Я была уверена, что Маша здесь с самого рассвета. Она, несомненно, проснулась в свое обычное время, в полшестого. На ней было темно-синее платье с запахом, ее траурное платье сегодня. Она зашла на свою кухню, сварила кофе и, наверное, заставила себя проглотить завтрак. Потом направилась к мужу, как делала это каждый день в последние пятьдесят пять лет. Попала через сад в библиотеку. За несколько часов Маша постарела на добрый десяток лет.
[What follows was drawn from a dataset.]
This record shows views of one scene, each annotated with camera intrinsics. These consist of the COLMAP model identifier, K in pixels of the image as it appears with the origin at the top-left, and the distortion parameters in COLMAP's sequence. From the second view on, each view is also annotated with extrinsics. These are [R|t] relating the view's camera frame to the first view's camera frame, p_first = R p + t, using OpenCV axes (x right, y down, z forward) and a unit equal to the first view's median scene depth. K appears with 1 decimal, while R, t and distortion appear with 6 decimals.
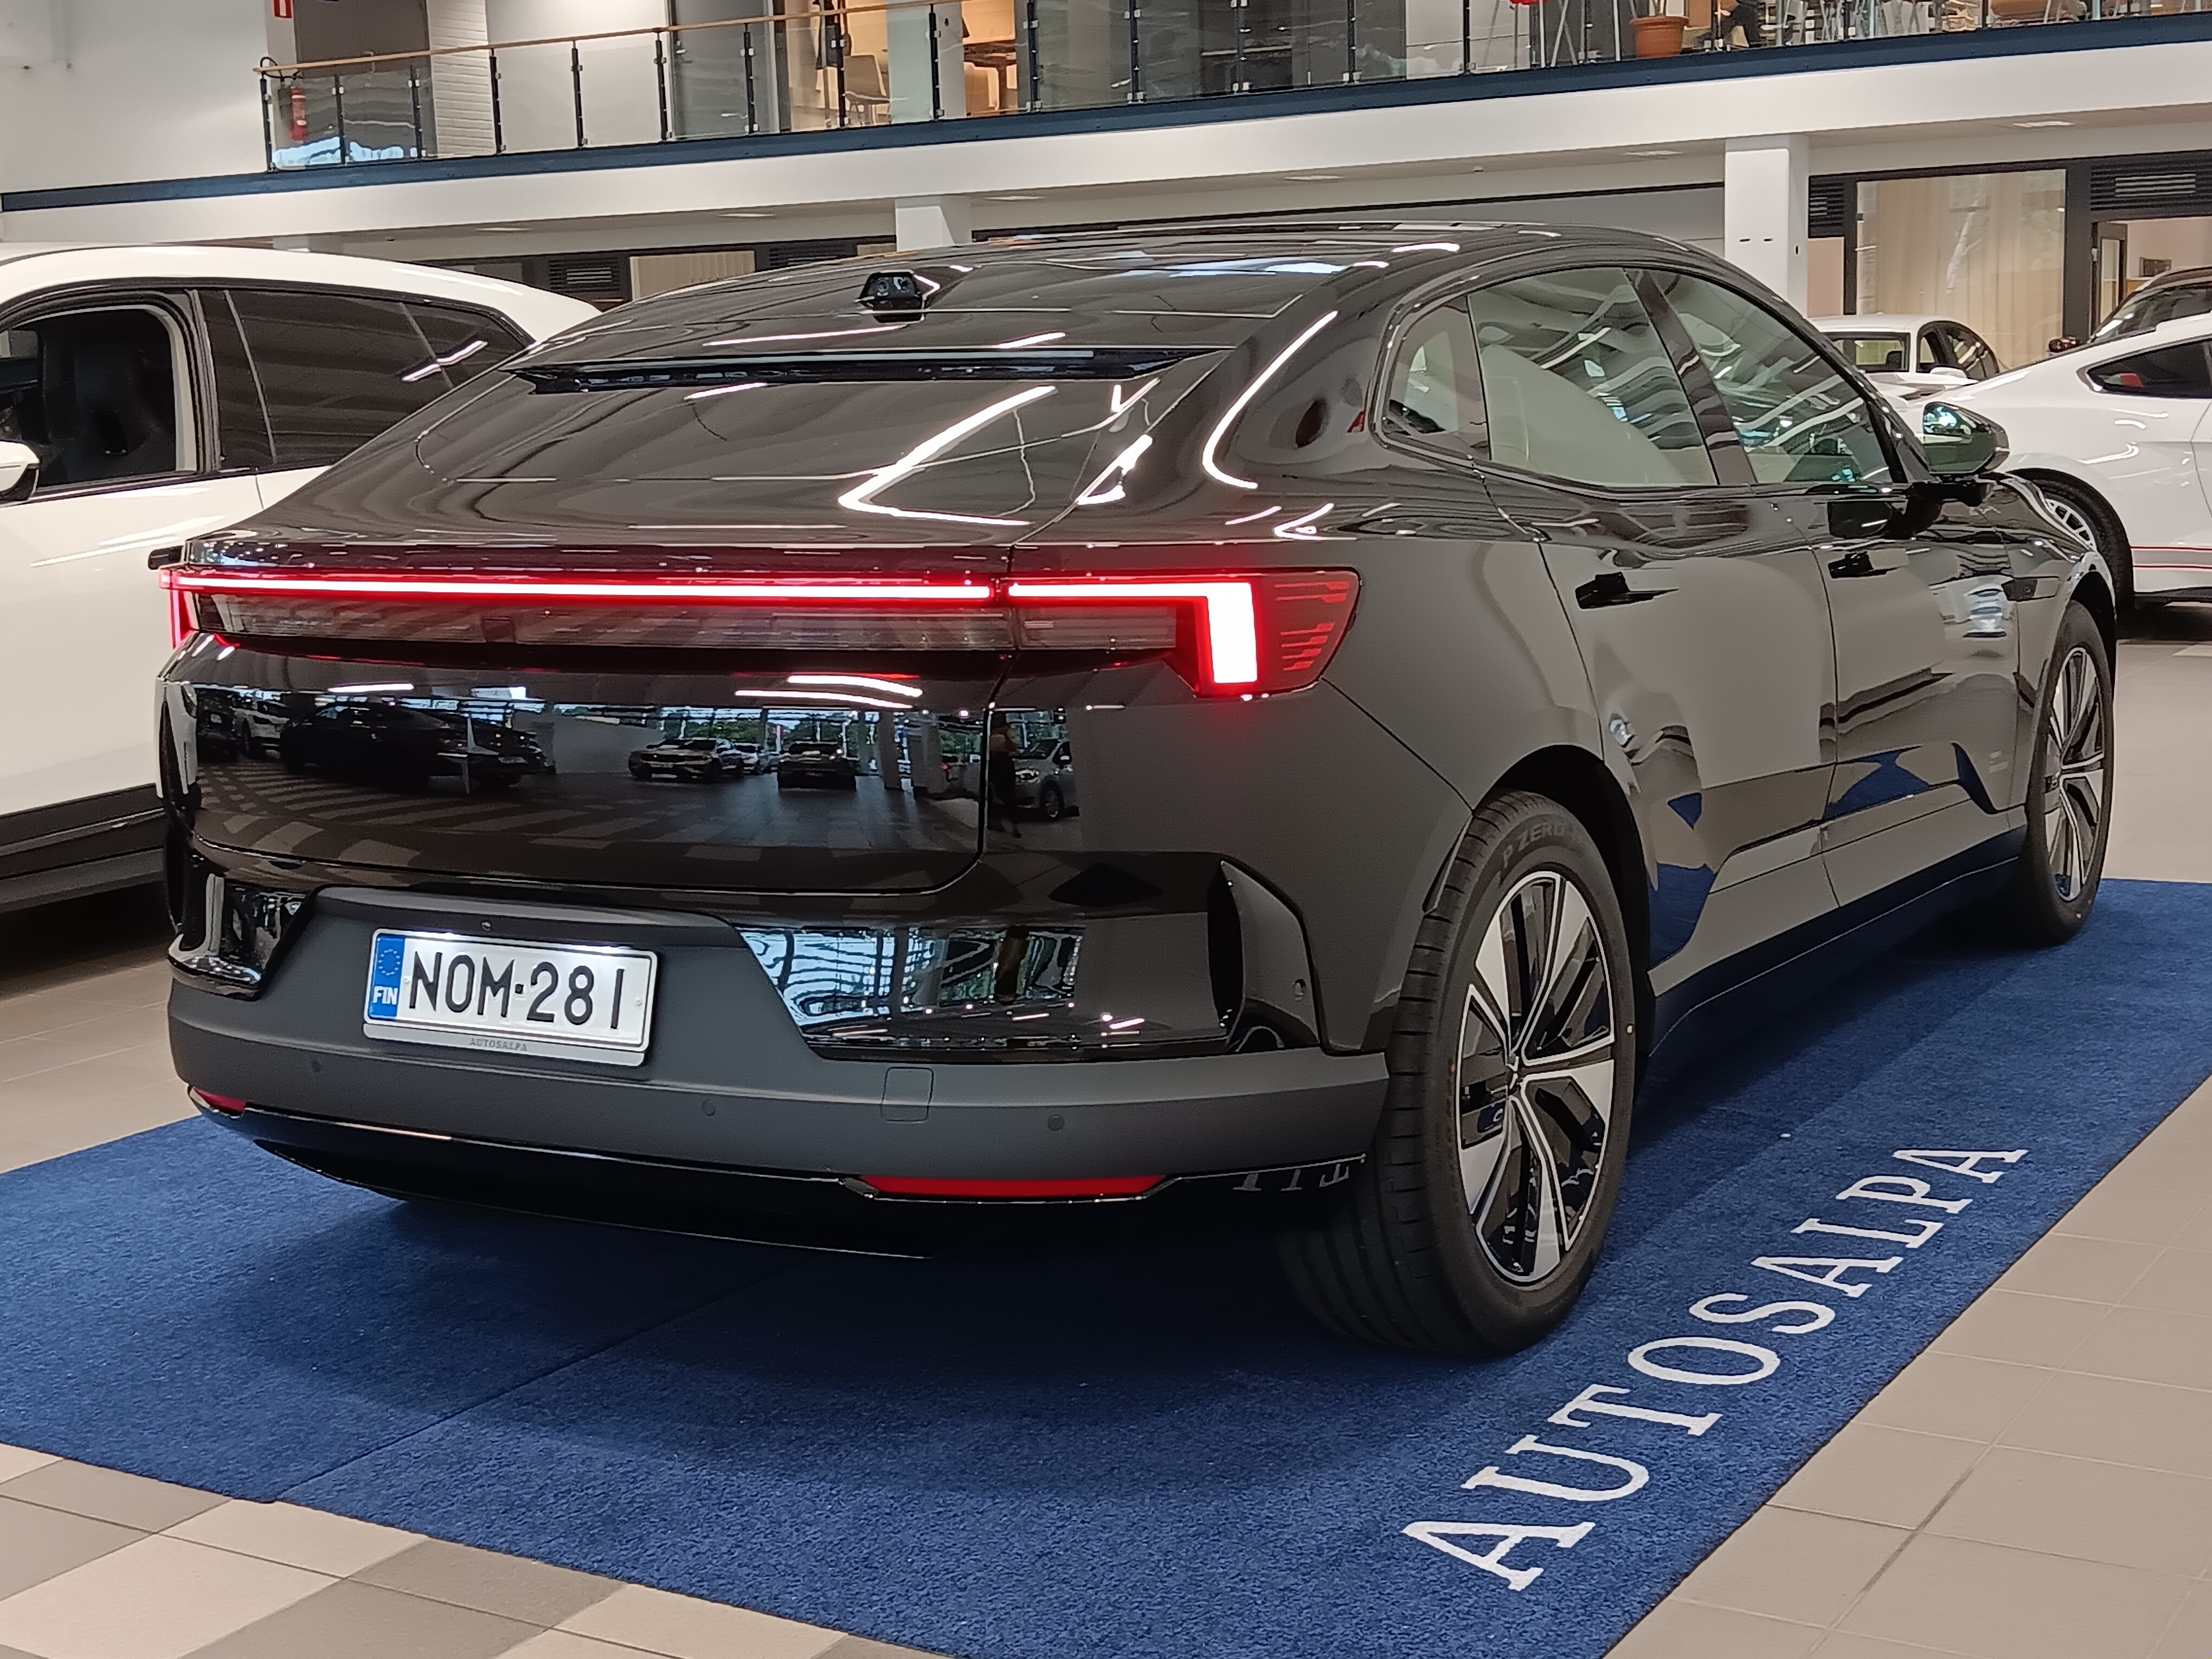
lens RADIAL K [[2908.0, 0, 1181.2], [0, 2908.0, 827.1], [0, 0, 1]] dist [0.237957, -0.767087]
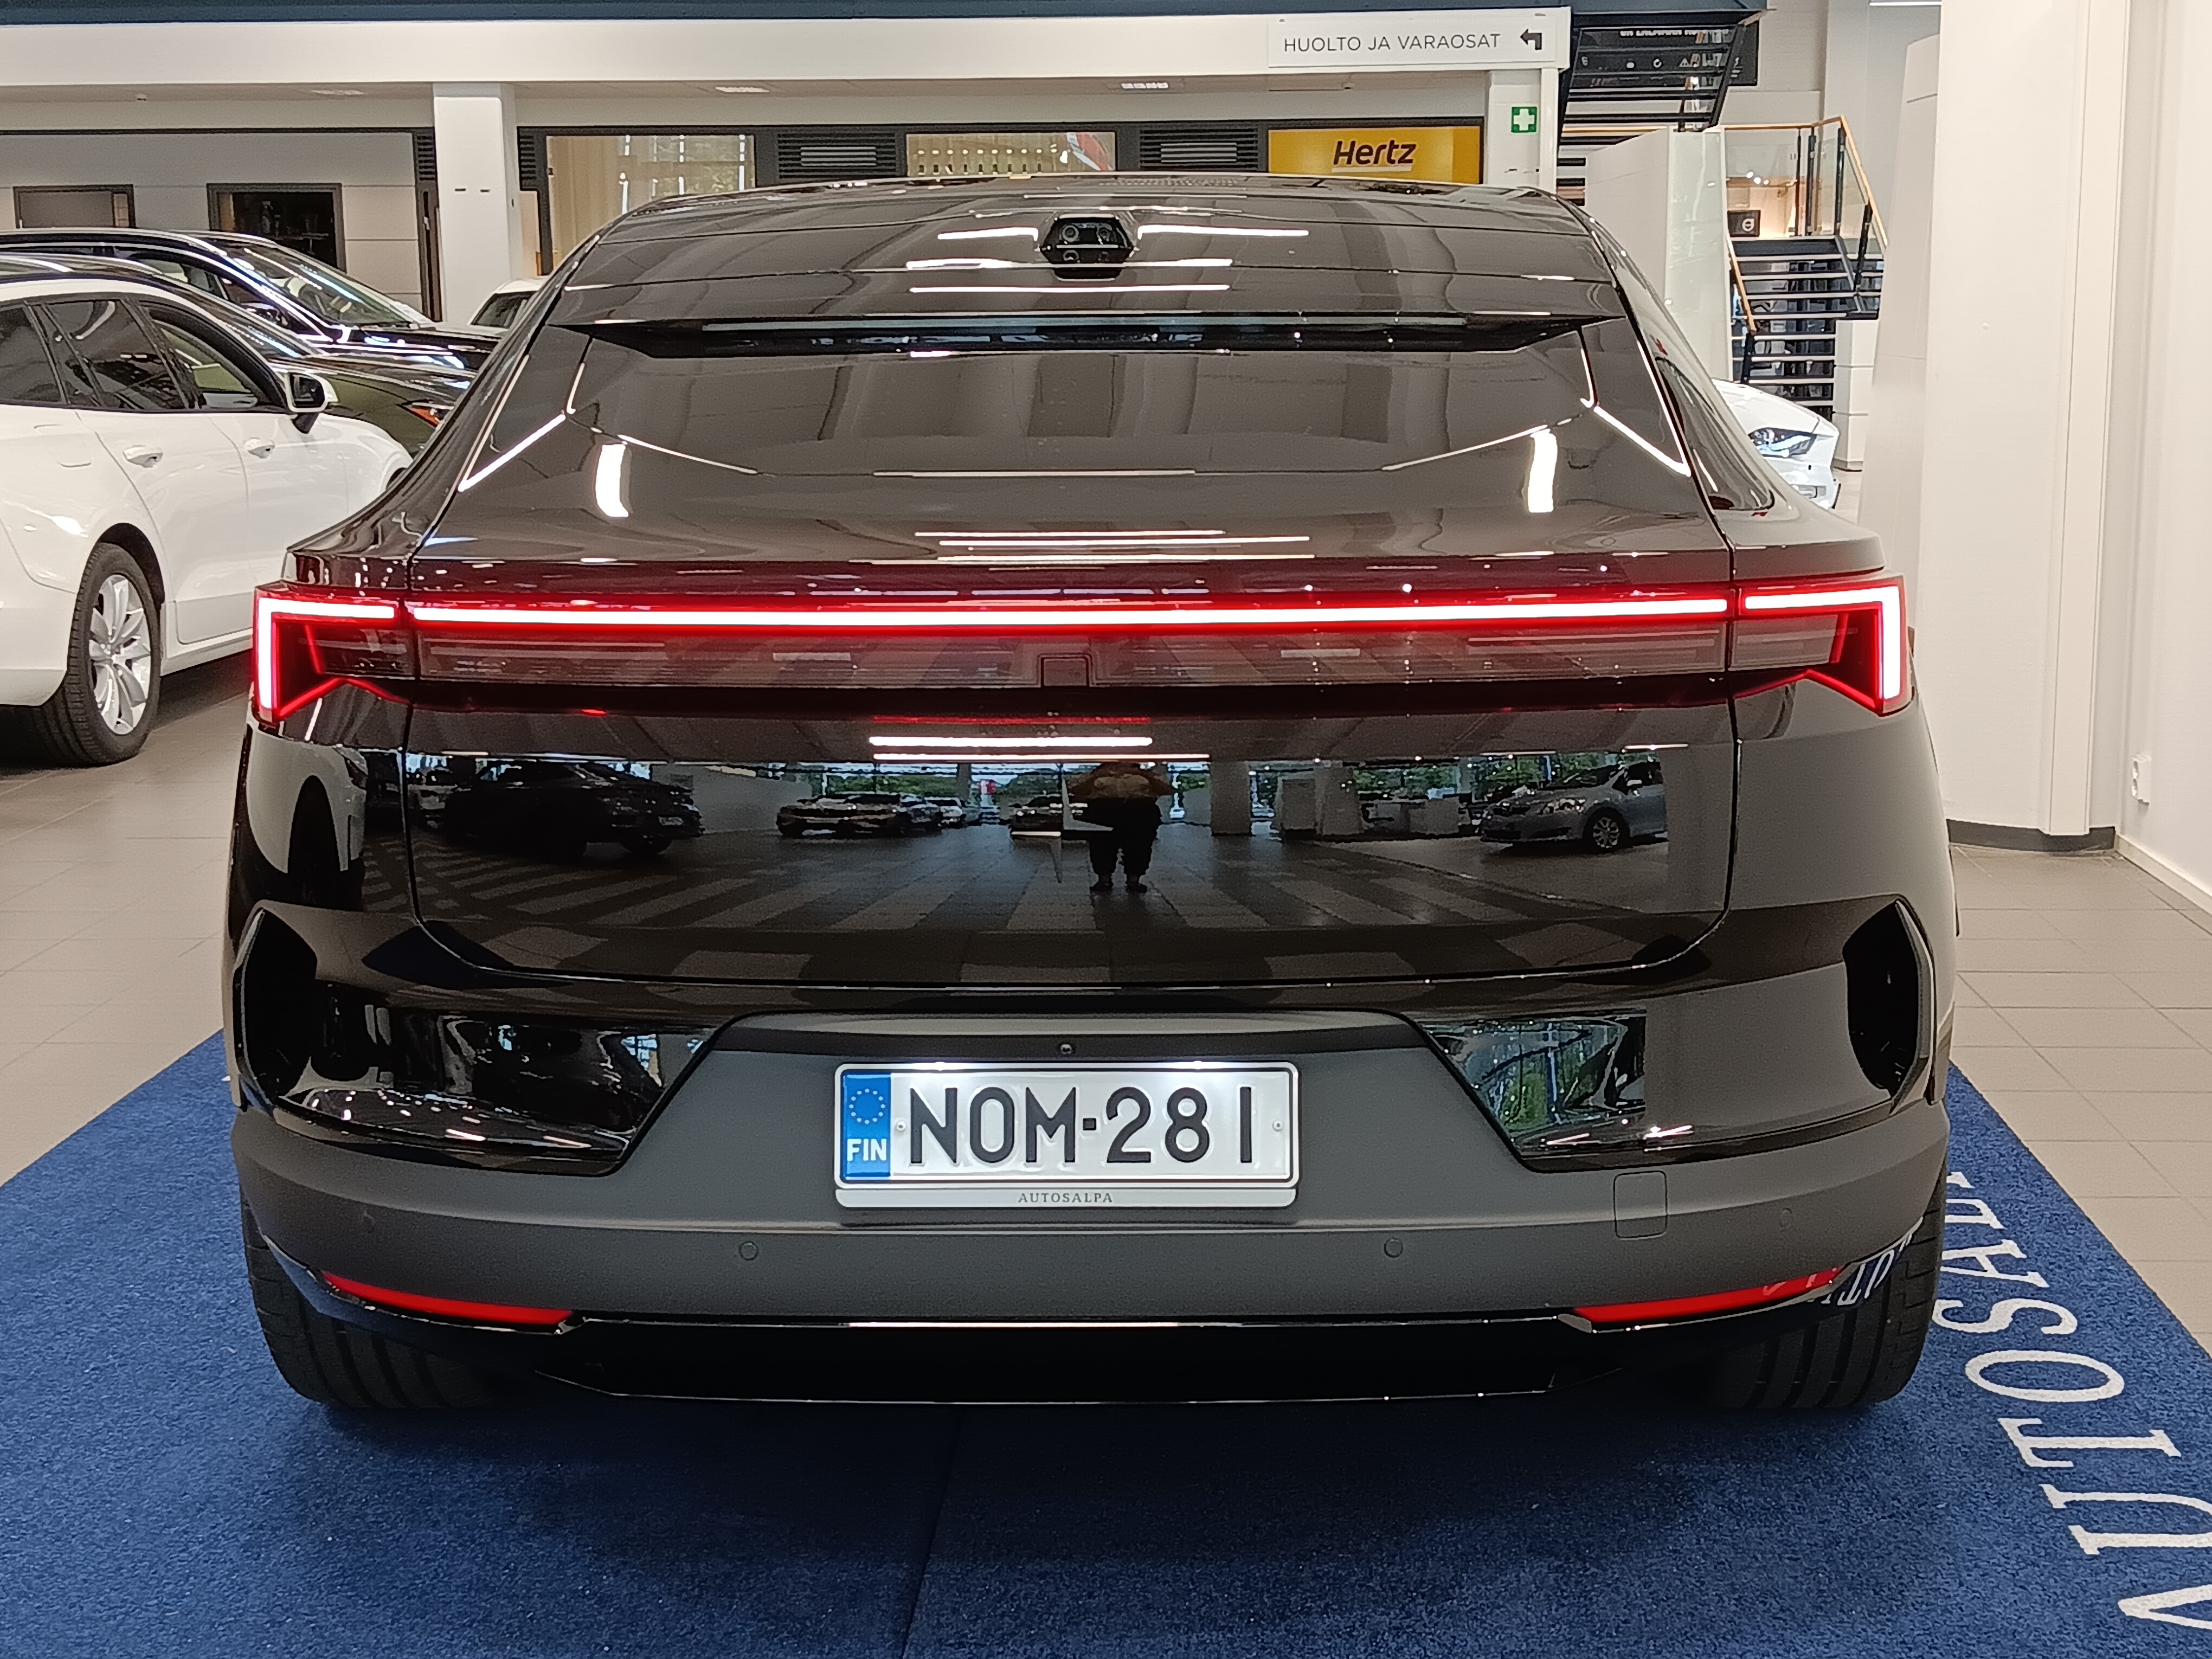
lens RADIAL K [[2908.0, 0, 1181.2], [0, 2908.0, 827.1], [0, 0, 1]] dist [0.237957, -0.767087]
pose [[0.886434, -0.061080, 0.458807, -0.551549], [0.054255, 0.998133, 0.028056, -0.044772], [-0.459664, 0.000022, 0.888093, 0.289468]]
Волосы, как всегда собранные в пучок на затылке, стали абсолютно белыми, хотя до сих пор седые перемежались с черными. Седина, тронувшая единственную прядь надо лбом и запомнившаяся мне так ярко в нашу первую встречу, за одну ночь воцарилась безраздельно. Джо покинул ее, и только тогда старость завладела ею. Слишком много горя. Слишком много слез. Одиночество, которое ей не удастся ничем заполнить.
– Подойди, golubka, – едва слышно выговорила она, протягивая ко мне руку.